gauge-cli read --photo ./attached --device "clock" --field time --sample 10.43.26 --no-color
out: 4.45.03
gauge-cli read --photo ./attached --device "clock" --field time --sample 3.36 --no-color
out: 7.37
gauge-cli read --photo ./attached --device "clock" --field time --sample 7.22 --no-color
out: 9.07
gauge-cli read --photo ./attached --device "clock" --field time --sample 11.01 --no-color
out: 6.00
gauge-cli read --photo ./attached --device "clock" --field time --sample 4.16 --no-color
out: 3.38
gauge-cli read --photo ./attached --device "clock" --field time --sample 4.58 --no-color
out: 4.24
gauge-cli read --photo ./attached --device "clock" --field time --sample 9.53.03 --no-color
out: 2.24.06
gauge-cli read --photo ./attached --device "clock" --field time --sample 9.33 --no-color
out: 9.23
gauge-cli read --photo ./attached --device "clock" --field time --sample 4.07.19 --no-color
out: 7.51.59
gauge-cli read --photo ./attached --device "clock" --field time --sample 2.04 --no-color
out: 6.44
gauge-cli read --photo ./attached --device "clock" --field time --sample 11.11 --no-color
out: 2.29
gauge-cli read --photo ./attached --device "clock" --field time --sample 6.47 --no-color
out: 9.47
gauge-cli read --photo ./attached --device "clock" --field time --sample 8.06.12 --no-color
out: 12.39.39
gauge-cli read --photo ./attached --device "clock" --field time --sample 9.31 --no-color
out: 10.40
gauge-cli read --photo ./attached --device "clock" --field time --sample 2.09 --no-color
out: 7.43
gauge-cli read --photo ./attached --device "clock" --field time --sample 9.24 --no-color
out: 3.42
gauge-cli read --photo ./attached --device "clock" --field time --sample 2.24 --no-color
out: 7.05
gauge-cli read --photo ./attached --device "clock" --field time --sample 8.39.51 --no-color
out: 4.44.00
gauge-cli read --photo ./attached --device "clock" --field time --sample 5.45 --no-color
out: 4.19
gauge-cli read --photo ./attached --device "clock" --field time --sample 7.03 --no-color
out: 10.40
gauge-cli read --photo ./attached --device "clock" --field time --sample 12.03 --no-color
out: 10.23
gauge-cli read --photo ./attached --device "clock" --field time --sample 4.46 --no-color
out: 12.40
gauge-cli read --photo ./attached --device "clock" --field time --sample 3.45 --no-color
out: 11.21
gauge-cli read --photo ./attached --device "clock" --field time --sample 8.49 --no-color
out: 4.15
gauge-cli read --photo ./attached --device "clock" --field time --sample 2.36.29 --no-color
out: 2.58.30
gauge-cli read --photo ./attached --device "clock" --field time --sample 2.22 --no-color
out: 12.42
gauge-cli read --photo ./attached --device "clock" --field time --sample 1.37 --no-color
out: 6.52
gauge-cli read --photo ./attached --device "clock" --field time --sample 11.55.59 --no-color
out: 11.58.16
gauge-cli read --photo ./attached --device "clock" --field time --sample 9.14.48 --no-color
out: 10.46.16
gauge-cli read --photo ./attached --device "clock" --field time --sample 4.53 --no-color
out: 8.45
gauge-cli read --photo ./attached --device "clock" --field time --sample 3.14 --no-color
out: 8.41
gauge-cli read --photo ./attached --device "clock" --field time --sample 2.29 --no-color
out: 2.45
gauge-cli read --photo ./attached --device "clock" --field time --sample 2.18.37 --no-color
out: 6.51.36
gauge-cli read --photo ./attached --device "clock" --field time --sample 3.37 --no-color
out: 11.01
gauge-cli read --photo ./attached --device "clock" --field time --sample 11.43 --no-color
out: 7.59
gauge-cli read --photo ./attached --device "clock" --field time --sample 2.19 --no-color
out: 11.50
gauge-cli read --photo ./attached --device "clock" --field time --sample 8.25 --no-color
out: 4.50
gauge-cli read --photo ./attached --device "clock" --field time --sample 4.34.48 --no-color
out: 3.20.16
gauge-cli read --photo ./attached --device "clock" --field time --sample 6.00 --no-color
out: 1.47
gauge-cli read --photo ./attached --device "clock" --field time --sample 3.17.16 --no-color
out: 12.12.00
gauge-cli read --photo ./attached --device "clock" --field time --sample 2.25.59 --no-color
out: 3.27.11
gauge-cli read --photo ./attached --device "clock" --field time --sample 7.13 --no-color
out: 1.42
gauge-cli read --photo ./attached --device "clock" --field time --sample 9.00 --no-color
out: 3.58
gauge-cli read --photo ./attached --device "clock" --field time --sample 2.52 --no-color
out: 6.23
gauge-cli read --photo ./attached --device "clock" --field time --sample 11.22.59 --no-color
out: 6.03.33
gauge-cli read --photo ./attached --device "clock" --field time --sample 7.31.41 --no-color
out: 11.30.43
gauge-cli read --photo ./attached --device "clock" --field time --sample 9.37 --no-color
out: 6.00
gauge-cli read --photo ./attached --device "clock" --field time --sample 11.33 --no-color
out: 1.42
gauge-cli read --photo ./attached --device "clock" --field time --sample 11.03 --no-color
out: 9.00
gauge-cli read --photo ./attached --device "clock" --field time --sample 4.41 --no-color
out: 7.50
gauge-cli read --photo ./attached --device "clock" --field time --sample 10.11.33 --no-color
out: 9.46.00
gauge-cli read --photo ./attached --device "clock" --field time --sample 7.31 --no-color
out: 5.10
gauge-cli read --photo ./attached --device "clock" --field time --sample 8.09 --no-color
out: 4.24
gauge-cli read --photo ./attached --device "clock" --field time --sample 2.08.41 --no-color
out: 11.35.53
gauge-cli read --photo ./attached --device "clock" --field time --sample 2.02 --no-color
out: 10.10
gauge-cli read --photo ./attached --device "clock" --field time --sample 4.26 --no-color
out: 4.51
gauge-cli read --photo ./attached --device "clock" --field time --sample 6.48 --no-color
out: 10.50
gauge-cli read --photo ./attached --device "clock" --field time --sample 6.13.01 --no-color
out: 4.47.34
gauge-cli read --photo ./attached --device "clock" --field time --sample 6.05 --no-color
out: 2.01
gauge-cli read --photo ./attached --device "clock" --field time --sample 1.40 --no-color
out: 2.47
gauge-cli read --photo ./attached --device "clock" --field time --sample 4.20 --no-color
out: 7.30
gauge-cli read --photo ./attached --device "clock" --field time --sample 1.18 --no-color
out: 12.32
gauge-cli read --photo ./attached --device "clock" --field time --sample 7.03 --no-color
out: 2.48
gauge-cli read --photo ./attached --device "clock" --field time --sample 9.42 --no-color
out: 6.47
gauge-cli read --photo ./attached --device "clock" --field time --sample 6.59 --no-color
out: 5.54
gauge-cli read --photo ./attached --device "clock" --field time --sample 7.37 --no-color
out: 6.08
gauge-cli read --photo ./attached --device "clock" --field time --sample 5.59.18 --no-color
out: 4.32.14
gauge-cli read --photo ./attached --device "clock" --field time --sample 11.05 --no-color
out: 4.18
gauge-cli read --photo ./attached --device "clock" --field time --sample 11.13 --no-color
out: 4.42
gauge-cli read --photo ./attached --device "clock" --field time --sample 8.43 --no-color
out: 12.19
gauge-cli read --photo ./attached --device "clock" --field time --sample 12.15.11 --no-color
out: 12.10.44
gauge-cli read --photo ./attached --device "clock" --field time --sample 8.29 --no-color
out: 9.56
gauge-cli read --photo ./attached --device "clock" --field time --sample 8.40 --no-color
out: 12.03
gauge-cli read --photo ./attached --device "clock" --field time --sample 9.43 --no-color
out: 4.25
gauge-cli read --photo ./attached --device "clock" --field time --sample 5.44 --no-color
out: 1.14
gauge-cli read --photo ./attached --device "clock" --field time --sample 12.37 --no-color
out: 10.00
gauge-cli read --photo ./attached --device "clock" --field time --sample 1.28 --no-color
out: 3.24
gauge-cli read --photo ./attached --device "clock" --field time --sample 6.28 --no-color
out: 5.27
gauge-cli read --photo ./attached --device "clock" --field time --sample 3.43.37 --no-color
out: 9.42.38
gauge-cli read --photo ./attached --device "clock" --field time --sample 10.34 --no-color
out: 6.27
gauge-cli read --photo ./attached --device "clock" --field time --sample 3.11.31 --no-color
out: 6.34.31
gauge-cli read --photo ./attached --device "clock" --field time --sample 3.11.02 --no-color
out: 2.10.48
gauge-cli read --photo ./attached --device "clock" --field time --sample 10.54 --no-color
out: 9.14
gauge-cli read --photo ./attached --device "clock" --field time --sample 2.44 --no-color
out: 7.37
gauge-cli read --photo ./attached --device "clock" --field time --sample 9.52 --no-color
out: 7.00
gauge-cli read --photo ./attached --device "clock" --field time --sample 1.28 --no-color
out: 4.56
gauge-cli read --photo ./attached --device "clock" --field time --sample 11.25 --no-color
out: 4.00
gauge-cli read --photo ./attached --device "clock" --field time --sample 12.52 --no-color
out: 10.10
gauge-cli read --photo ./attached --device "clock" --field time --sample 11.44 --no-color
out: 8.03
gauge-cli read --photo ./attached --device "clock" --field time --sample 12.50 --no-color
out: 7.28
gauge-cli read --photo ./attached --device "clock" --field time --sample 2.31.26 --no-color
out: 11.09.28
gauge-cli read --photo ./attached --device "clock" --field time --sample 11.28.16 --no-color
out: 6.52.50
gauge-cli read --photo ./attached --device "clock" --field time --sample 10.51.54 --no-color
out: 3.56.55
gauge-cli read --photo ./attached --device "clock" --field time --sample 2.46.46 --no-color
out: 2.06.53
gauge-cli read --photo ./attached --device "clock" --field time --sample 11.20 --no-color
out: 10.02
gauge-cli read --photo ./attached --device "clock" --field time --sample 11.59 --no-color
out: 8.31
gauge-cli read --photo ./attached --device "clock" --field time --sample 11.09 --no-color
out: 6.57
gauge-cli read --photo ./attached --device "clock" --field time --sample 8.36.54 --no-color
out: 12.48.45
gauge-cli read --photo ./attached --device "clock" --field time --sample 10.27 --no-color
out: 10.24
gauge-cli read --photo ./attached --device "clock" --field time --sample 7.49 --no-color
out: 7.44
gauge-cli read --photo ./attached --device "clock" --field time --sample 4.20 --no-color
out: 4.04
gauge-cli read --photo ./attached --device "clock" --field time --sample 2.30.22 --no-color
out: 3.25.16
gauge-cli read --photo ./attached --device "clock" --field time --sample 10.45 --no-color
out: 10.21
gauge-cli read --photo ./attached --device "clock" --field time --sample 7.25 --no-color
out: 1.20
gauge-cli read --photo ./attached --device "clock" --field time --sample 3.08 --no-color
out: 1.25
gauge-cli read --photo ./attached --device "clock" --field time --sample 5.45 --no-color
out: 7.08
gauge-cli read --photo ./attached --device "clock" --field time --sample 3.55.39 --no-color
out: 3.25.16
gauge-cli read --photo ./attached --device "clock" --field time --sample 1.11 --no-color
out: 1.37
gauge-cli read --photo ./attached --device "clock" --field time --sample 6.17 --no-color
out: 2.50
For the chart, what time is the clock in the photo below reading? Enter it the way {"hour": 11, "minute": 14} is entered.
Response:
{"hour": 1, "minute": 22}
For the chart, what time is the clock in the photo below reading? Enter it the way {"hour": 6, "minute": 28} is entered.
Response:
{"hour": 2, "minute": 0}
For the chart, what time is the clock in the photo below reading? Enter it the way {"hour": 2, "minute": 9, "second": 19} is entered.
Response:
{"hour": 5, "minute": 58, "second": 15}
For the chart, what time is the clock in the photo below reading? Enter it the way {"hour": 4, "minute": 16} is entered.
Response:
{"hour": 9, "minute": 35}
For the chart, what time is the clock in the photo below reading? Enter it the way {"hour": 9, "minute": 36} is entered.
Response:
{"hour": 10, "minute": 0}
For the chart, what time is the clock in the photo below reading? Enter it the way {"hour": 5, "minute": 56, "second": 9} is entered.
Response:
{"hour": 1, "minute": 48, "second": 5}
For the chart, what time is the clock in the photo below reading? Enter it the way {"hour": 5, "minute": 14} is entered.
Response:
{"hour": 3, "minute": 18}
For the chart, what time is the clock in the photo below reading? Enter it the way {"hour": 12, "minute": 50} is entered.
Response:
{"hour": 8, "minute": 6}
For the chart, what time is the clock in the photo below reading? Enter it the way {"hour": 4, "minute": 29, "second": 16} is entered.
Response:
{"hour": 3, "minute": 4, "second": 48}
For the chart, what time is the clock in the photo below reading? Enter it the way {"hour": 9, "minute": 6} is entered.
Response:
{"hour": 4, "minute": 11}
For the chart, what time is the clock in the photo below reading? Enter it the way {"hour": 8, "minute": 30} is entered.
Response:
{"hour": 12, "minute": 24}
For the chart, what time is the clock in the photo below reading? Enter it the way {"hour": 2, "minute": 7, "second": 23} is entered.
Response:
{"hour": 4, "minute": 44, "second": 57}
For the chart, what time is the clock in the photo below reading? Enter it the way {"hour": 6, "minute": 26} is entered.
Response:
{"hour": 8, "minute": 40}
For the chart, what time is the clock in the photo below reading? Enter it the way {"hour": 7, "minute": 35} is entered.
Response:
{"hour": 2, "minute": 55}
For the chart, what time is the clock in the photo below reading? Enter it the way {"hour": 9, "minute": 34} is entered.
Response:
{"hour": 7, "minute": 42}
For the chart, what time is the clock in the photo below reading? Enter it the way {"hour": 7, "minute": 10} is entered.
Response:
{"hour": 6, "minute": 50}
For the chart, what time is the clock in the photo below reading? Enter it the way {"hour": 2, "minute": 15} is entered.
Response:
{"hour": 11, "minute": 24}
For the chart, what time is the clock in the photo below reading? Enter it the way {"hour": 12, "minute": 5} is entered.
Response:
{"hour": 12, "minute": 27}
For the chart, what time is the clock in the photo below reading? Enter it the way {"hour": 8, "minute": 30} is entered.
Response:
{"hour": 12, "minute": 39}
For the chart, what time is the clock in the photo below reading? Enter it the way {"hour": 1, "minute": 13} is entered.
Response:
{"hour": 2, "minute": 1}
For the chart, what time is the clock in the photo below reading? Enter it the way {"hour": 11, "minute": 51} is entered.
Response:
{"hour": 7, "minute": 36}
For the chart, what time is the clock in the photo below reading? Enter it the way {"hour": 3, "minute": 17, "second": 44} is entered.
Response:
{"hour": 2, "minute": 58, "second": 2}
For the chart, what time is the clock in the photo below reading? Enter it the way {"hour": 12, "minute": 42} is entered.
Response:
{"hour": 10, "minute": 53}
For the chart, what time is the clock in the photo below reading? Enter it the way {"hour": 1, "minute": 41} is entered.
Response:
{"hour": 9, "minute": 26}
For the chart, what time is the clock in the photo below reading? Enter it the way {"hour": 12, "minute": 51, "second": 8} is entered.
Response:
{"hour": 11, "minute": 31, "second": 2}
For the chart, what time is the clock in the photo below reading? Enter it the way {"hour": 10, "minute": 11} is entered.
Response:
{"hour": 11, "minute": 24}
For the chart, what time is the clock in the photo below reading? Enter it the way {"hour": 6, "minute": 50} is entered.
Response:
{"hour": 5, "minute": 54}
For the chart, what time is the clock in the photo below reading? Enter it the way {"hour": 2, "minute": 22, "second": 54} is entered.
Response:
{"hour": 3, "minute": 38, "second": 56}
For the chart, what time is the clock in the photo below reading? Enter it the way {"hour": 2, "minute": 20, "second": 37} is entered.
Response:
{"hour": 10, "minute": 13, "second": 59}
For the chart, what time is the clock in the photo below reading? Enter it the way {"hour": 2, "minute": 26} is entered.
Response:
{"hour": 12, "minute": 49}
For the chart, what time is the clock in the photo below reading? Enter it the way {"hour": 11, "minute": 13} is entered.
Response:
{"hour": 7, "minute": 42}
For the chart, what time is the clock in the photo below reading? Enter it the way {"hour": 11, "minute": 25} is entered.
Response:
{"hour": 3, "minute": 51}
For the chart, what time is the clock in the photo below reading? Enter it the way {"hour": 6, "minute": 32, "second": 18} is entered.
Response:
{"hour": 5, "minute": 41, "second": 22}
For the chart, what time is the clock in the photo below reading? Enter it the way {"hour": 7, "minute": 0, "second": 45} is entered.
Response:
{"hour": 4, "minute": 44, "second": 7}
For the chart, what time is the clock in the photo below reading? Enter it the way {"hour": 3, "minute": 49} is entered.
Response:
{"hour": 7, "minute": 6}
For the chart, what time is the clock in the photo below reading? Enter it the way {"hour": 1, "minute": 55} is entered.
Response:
|---|
▶ **PROBLEM**
Duplicate the stretch of records above from the line containing "--sample 11.25 --no-color" through the line containing "out: 2.06.53", reproducing every line verbatim.

▶ **ANSWER TO THIS TASK**
gauge-cli read --photo ./attached --device "clock" --field time --sample 11.25 --no-color
out: 4.00
gauge-cli read --photo ./attached --device "clock" --field time --sample 12.52 --no-color
out: 10.10
gauge-cli read --photo ./attached --device "clock" --field time --sample 11.44 --no-color
out: 8.03
gauge-cli read --photo ./attached --device "clock" --field time --sample 12.50 --no-color
out: 7.28
gauge-cli read --photo ./attached --device "clock" --field time --sample 2.31.26 --no-color
out: 11.09.28
gauge-cli read --photo ./attached --device "clock" --field time --sample 11.28.16 --no-color
out: 6.52.50
gauge-cli read --photo ./attached --device "clock" --field time --sample 10.51.54 --no-color
out: 3.56.55
gauge-cli read --photo ./attached --device "clock" --field time --sample 2.46.46 --no-color
out: 2.06.53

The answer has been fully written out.